We frequently refer to the federal minimum wage as $7.25 per hour, but the truth is that $7.25 isn’t the lowest an employer can legally get away with paying their workers. The actual lowest wage an American worker can legally be paid is what we call the subminimum wage, which currently still stands at $2.13 per hour for tipped employees.
Tipped workers in more than 40 states around the nation take home less than the $7.25 minimum wage from their employers, with customer tips making up the rest of their paychecks. Jayaraman, the author most recently of “One Fair Wage: Ending Subminimum Pay in America,” said this has to change.
The subminimum wage for tipped workers is a racist practice, Jayaraman said, which dates back to the time of the Emancipation Proclamation “when the restaurant lobby first demanded the right to hire newly freed slaves, not pay them anything at all, and have them live entirely on this newfangled concept that had come from Europe at the time called tipping.”

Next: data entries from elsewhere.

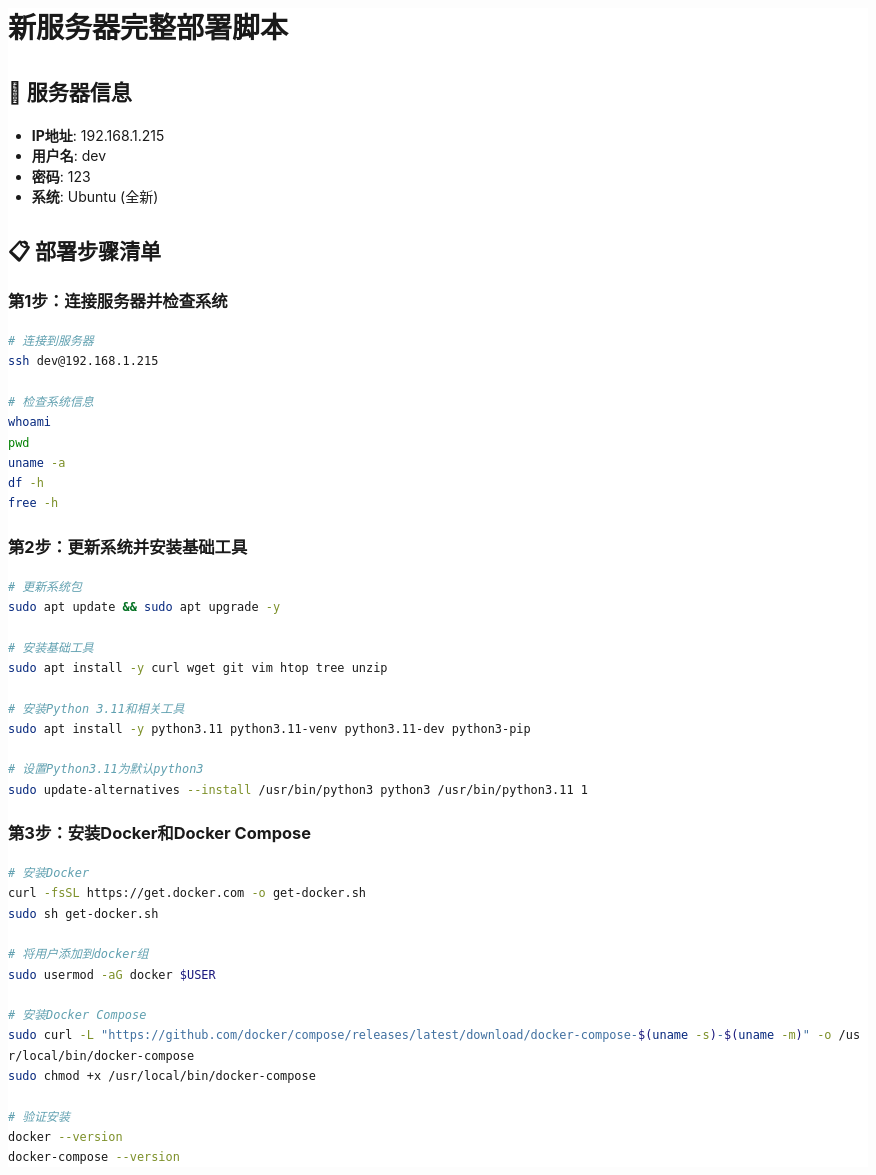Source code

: # 新服务器完整部署脚本

## 🎯 服务器信息
- **IP地址**: 192.168.1.215
- **用户名**: dev
- **密码**: 123
- **系统**: Ubuntu (全新)

## 📋 部署步骤清单

### 第1步：连接服务器并检查系统
```bash
# 连接到服务器
ssh dev@192.168.1.215

# 检查系统信息
whoami
pwd
uname -a
df -h
free -h
```

### 第2步：更新系统并安装基础工具
```bash
# 更新系统包
sudo apt update && sudo apt upgrade -y

# 安装基础工具
sudo apt install -y curl wget git vim htop tree unzip

# 安装Python 3.11和相关工具
sudo apt install -y python3.11 python3.11-venv python3.11-dev python3-pip

# 设置Python3.11为默认python3
sudo update-alternatives --install /usr/bin/python3 python3 /usr/bin/python3.11 1
```

### 第3步：安装Docker和Docker Compose
```bash
# 安装Docker
curl -fsSL https://get.docker.com -o get-docker.sh
sudo sh get-docker.sh

# 将用户添加到docker组
sudo usermod -aG docker $USER

# 安装Docker Compose
sudo curl -L "https://github.com/docker/compose/releases/latest/download/docker-compose-$(uname -s)-$(uname -m)" -o /usr/local/bin/docker-compose
sudo chmod +x /usr/local/bin/docker-compose

# 验证安装
docker --version
docker-compose --version
```
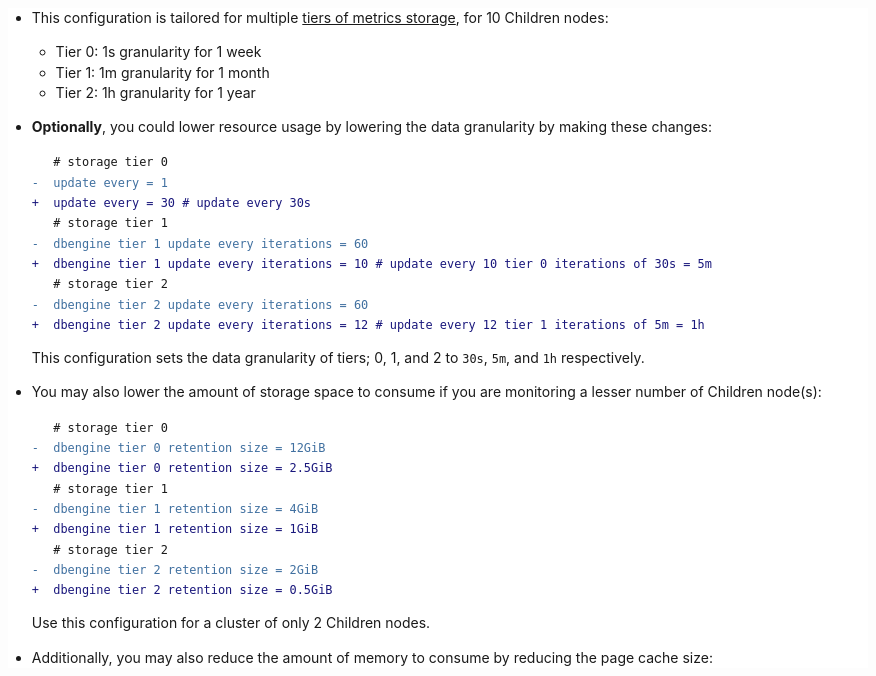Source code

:    - This configuration is tailored for multiple [tiers of metrics storage](https://learn.netdata.cloud/docs/netdata-agent/database#tiers), for 10 Children nodes:

     - Tier 0: 1s granularity for 1 week
     - Tier 1: 1m granularity for 1 month
     - Tier 2: 1h granularity for 1 year

   - **Optionally**, you could lower resource usage by lowering the data granularity by making these changes:

      ```diff
         # storage tier 0
      -  update every = 1
      +  update every = 30 # update every 30s
         # storage tier 1
      -  dbengine tier 1 update every iterations = 60
      +  dbengine tier 1 update every iterations = 10 # update every 10 tier 0 iterations of 30s = 5m
         # storage tier 2
      -  dbengine tier 2 update every iterations = 60
      +  dbengine tier 2 update every iterations = 12 # update every 12 tier 1 iterations of 5m = 1h
      ```

      This configuration sets the data granularity of tiers; 0, 1, and 2 to `30s`, `5m`, and `1h` respectively.

   - You may also lower the amount of storage space to consume if you are monitoring a lesser number of Children node(s):

      ```diff
         # storage tier 0
      -  dbengine tier 0 retention size = 12GiB
      +  dbengine tier 0 retention size = 2.5GiB
         # storage tier 1
      -  dbengine tier 1 retention size = 4GiB
      +  dbengine tier 1 retention size = 1GiB
         # storage tier 2
      -  dbengine tier 2 retention size = 2GiB
      +  dbengine tier 2 retention size = 0.5GiB
      ```

      Use this configuration for a cluster of only 2 Children nodes.

   - Additionally, you may also reduce the amount of memory to consume by reducing the page cache size:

Essentially, the subminimum wage allows restaurant owners to outsource their payroll expenses to customers. And the tipping system isn’t some libertarian’s ideal free-market system in which the most efficient workers are tipped exactly what they’re worth. Women and people of color who work for tips always earn significantly “less than white, male tipped workers,” Jayaraman said, “because of the biases we all carry as customers. That got even worse during the pandemic.”
Employer justifications for the subminimum wage tend to fall apart under the slightest examination. The restaurant industry clearly doesn’t need to pay less than the minimum wage to survive because seven states around the country have eliminated the tipped minimum wage, requiring restaurant owners to pay their employees at least the state’s full minimum wage. These states still have a wide variety of restaurants of all kinds.
This isn’t a partisan issue or a matter of more or less prosperous states, either: States with no tipped minimum wage include progressive hotbeds with large wealthy urban areas like California and Washington and red states with relatively low populations and huge rural expanses like Montana and Alaska.
Restaurant workers in these seven states have for years taken home more than the federal tipped minimum wage per hour with no negative effects on the restaurant industry. In fact, Denny’s CFO Robert Verostek told shareholders last year that the chain’s diners in California — which at the time had a $14 minimum wage and no tipped wage — “outperformed the system” with “six consecutive years of positive guest traffic — not just positive sales, but positive guest traffic — as the minimum wage was going up.”
The pandemic has worsened conditions for restaurant workers, and many of them have decided that the subminimum wage isn’t worth the hassle. Jayaraman serves as president for the nonprofit One Fair Wage, which last year surveyed 3,000 restaurant workers who left their jobs during the Great Resignation and found that 54% of respondents said they were abandoning the industry entirely.
Of those leaving restaurant work, “nearly eight in 10 say the only thing that would make them stay or come back is a full livable wage with tips on top,” Jayaraman said. Two bucks and a sprinkling of pocket change per hour isn’t enough to convince them to navigate the racism and sexual harassment that servers routinely face, in addition to all the problems that come with working a public-facing job during a pandemic.
“They are not having it. They’re not putting up with it anymore,” Jayaraman said.